_Listed entries_
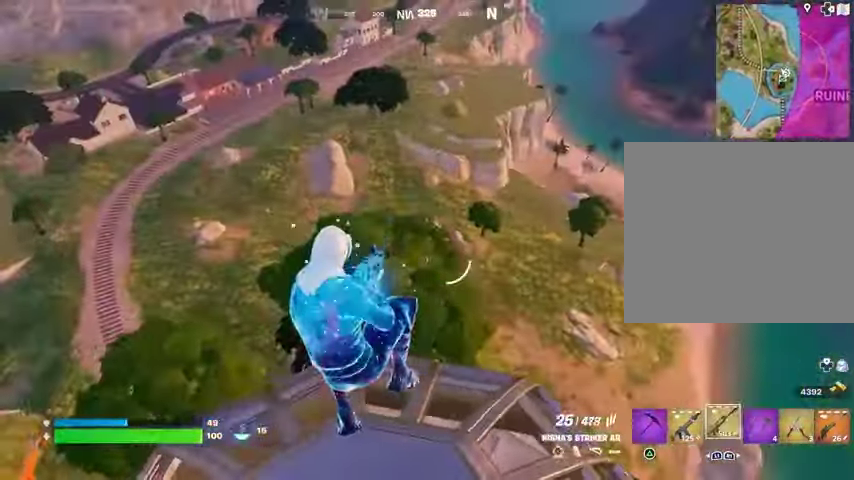
{"buttons": [], "left_stick": "right", "right_stick": "center", "events": [[67, "L1", "down"], [100, "L1", "up"], [133, "L1", "down"], [200, "L1", "up"], [333, "right_stick", "right"], [400, "right_stick", "center"]]}
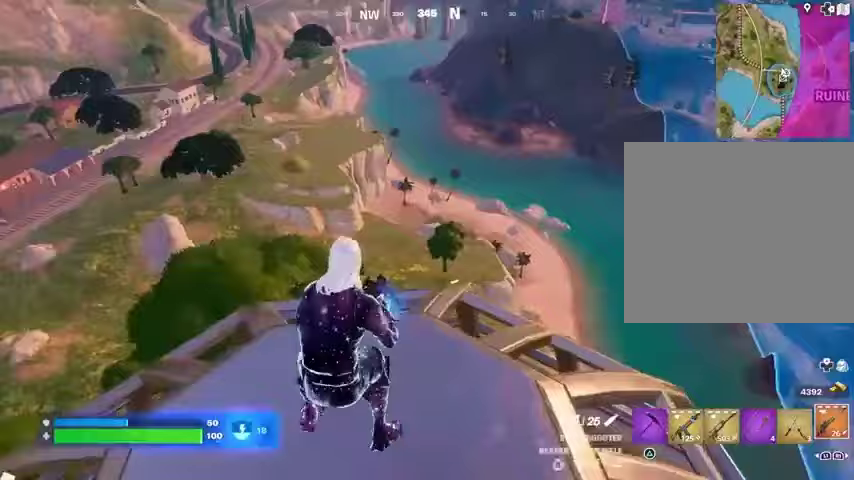
{"buttons": ["CROSS"], "left_stick": "center", "right_stick": "center", "events": [[67, "right_stick", "left"], [133, "left_stick", "up"], [200, "right_stick", "center"], [233, "left_stick", "left"], [467, "CROSS", "down"], [500, "left_stick", "center"]]}
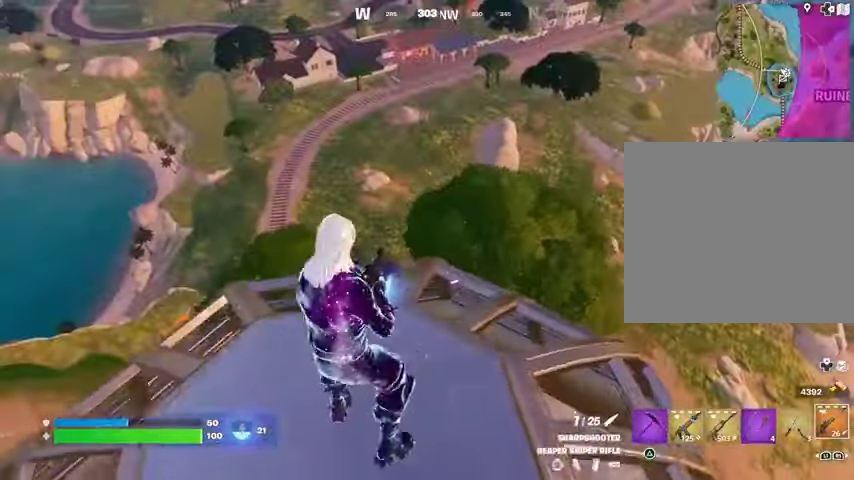
{"buttons": [], "left_stick": "right", "right_stick": "left", "events": [[33, "left_stick", "right"], [67, "CROSS", "up"], [167, "SQUARE", "down"], [200, "SQUARE", "up"], [400, "right_stick", "left"]]}
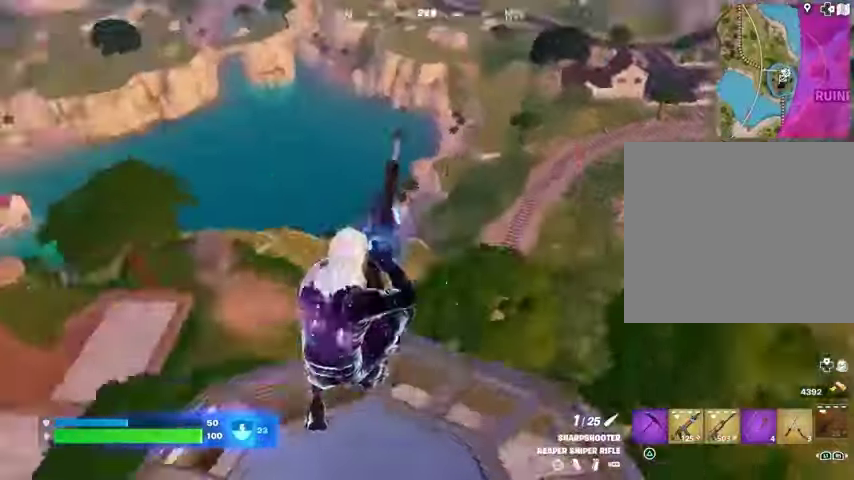
{"buttons": [], "left_stick": "left", "right_stick": "center", "events": [[100, "right_stick", "center"], [167, "left_stick", "down"], [267, "left_stick", "left"], [367, "CROSS", "down"], [400, "CROSS", "up"]]}
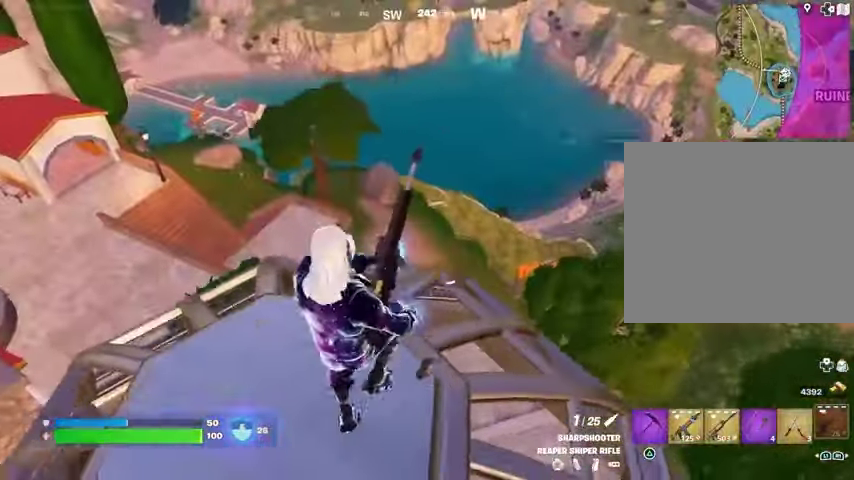
{"buttons": [], "left_stick": "up-right", "right_stick": "center", "events": [[200, "right_stick", "left"], [233, "left_stick", "up"], [333, "left_stick", "up-right"], [367, "right_stick", "center"]]}
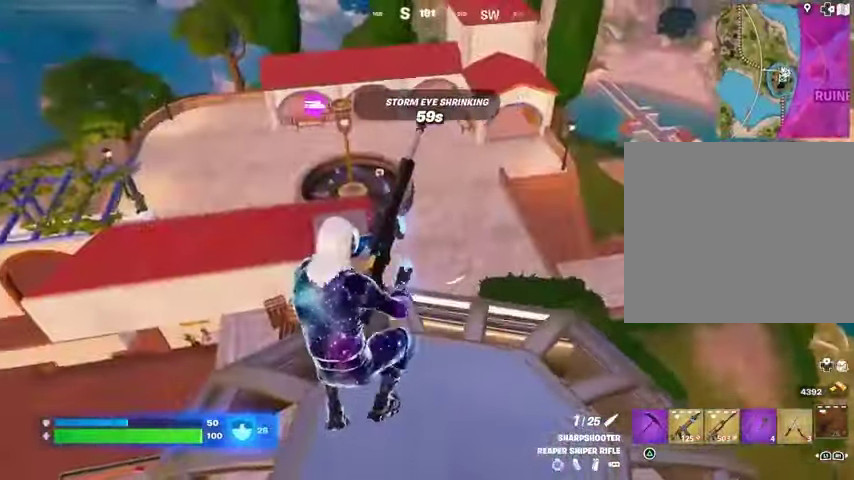
{"buttons": [], "left_stick": "left", "right_stick": "center", "events": [[33, "right_stick", "right"], [200, "right_stick", "center"], [233, "left_stick", "right"], [400, "CROSS", "down"], [400, "left_stick", "down"], [500, "CROSS", "up"], [500, "left_stick", "left"]]}
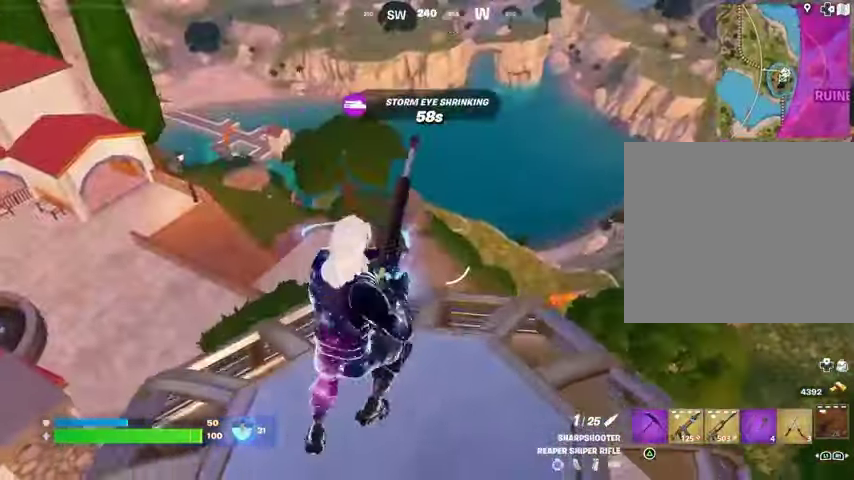
{"buttons": [], "left_stick": "left", "right_stick": "center", "events": []}
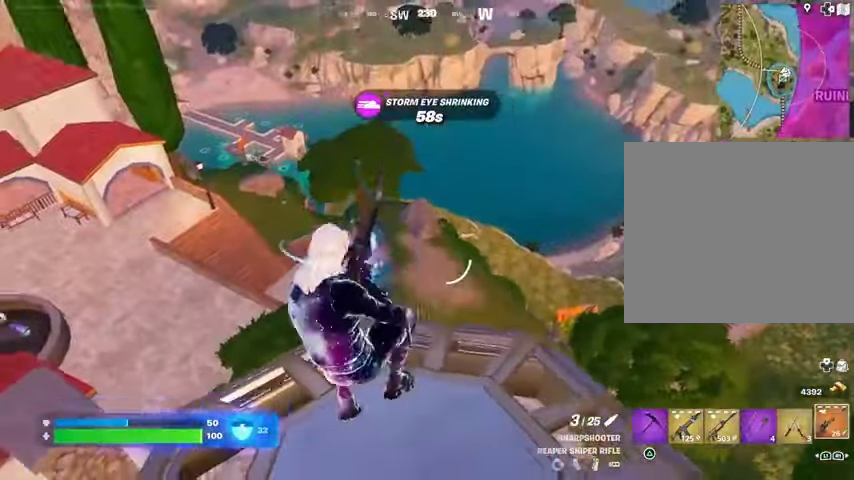
{"buttons": [], "left_stick": "up-left", "right_stick": "center", "events": [[33, "right_stick", "left"], [100, "left_stick", "up-left"], [100, "right_stick", "center"]]}
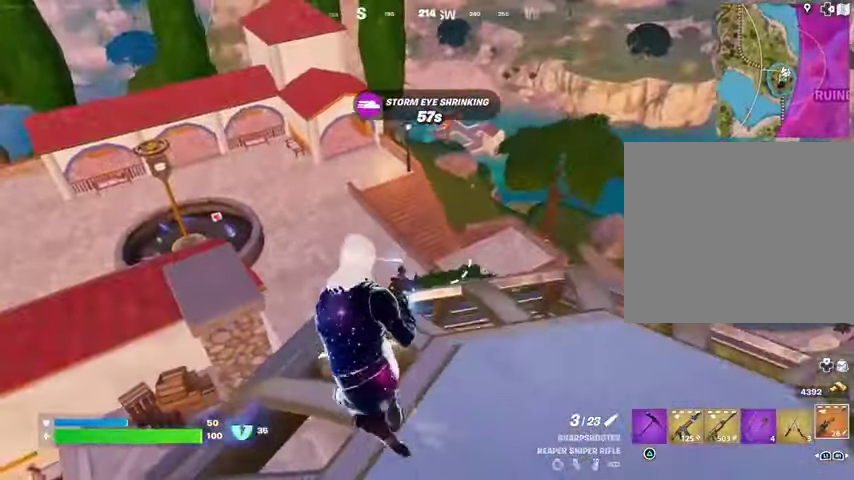
{"buttons": [], "left_stick": "up", "right_stick": "center", "events": [[33, "left_stick", "up-right"], [100, "left_stick", "right"], [333, "left_stick", "center"], [400, "left_stick", "up"]]}
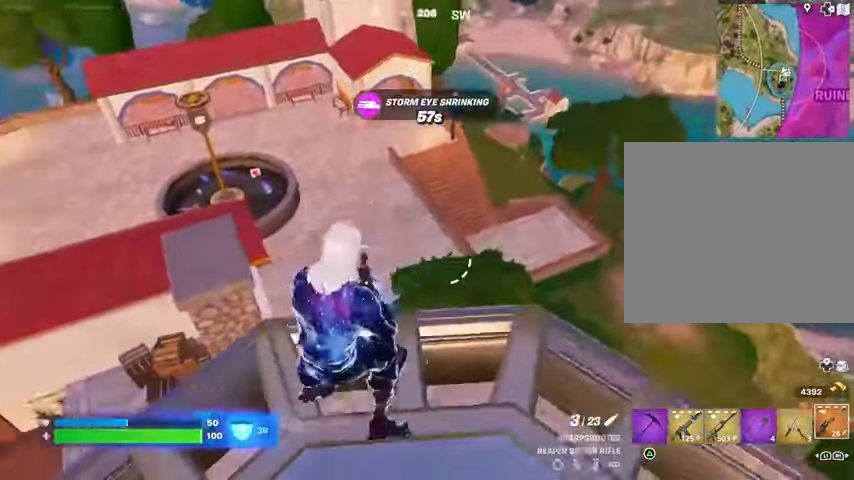
{"buttons": [], "left_stick": "up", "right_stick": "center", "events": [[33, "L3", "down"], [67, "right_stick", "down-left"], [133, "L3", "up"], [233, "right_stick", "center"], [333, "CROSS", "down"], [400, "CROSS", "up"]]}
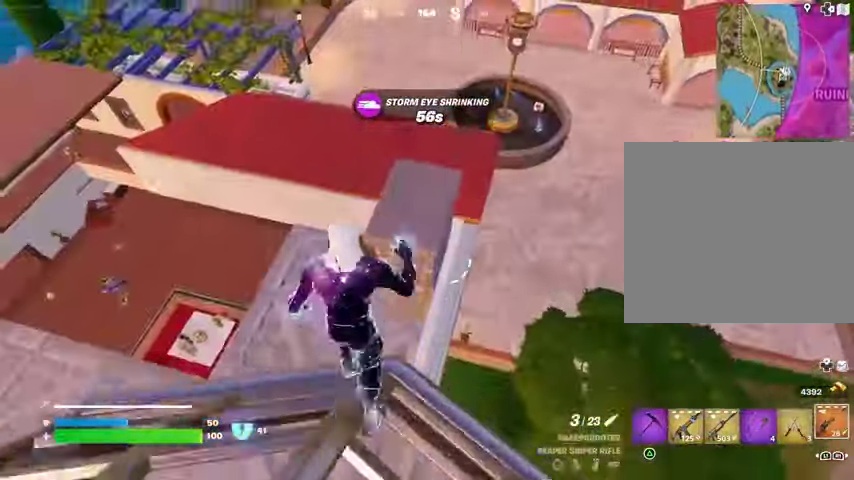
{"buttons": [], "left_stick": "up", "right_stick": "center", "events": [[300, "right_stick", "up"], [367, "right_stick", "center"], [433, "CROSS", "down"], [500, "CROSS", "up"]]}
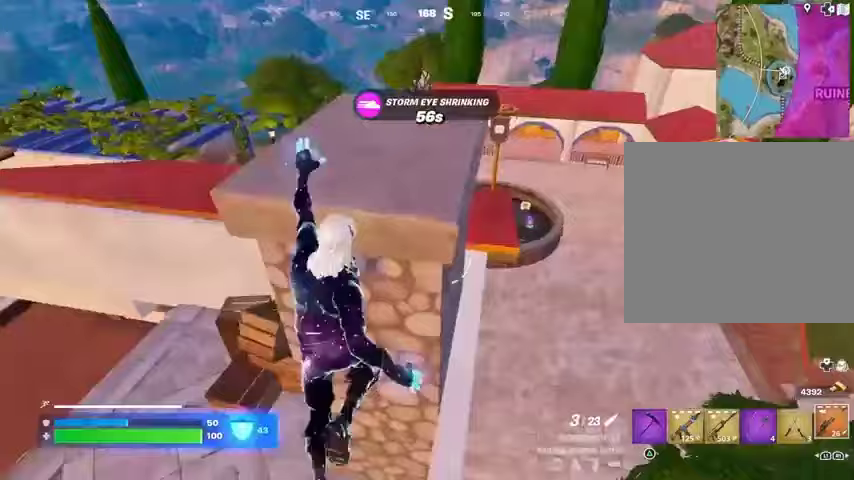
{"buttons": [], "left_stick": "up-right", "right_stick": "right", "events": [[100, "left_stick", "up-right"], [100, "right_stick", "left"], [267, "right_stick", "center"], [500, "right_stick", "right"]]}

_Your assignment_
Apart from the pictures, every line of the data above should be given again exactly.

_The answer_
{"buttons": [], "left_stick": "right", "right_stick": "center", "events": [[67, "L1", "down"], [100, "L1", "up"], [133, "L1", "down"], [200, "L1", "up"], [333, "right_stick", "right"], [400, "right_stick", "center"]]}
{"buttons": ["CROSS"], "left_stick": "center", "right_stick": "center", "events": [[67, "right_stick", "left"], [133, "left_stick", "up"], [200, "right_stick", "center"], [233, "left_stick", "left"], [467, "CROSS", "down"], [500, "left_stick", "center"]]}
{"buttons": [], "left_stick": "right", "right_stick": "left", "events": [[33, "left_stick", "right"], [67, "CROSS", "up"], [167, "SQUARE", "down"], [200, "SQUARE", "up"], [400, "right_stick", "left"]]}
{"buttons": [], "left_stick": "left", "right_stick": "center", "events": [[100, "right_stick", "center"], [167, "left_stick", "down"], [267, "left_stick", "left"], [367, "CROSS", "down"], [400, "CROSS", "up"]]}
{"buttons": [], "left_stick": "up-right", "right_stick": "center", "events": [[200, "right_stick", "left"], [233, "left_stick", "up"], [333, "left_stick", "up-right"], [367, "right_stick", "center"]]}
{"buttons": [], "left_stick": "left", "right_stick": "center", "events": [[33, "right_stick", "right"], [200, "right_stick", "center"], [233, "left_stick", "right"], [400, "CROSS", "down"], [400, "left_stick", "down"], [500, "CROSS", "up"], [500, "left_stick", "left"]]}
{"buttons": [], "left_stick": "left", "right_stick": "center", "events": []}
{"buttons": [], "left_stick": "up-left", "right_stick": "center", "events": [[33, "right_stick", "left"], [100, "left_stick", "up-left"], [100, "right_stick", "center"]]}
{"buttons": [], "left_stick": "up", "right_stick": "center", "events": [[33, "left_stick", "up-right"], [100, "left_stick", "right"], [333, "left_stick", "center"], [400, "left_stick", "up"]]}
{"buttons": [], "left_stick": "up", "right_stick": "center", "events": [[33, "L3", "down"], [67, "right_stick", "down-left"], [133, "L3", "up"], [233, "right_stick", "center"], [333, "CROSS", "down"], [400, "CROSS", "up"]]}
{"buttons": [], "left_stick": "up", "right_stick": "center", "events": [[300, "right_stick", "up"], [367, "right_stick", "center"], [433, "CROSS", "down"], [500, "CROSS", "up"]]}
{"buttons": [], "left_stick": "up-right", "right_stick": "right", "events": [[100, "left_stick", "up-right"], [100, "right_stick", "left"], [267, "right_stick", "center"], [500, "right_stick", "right"]]}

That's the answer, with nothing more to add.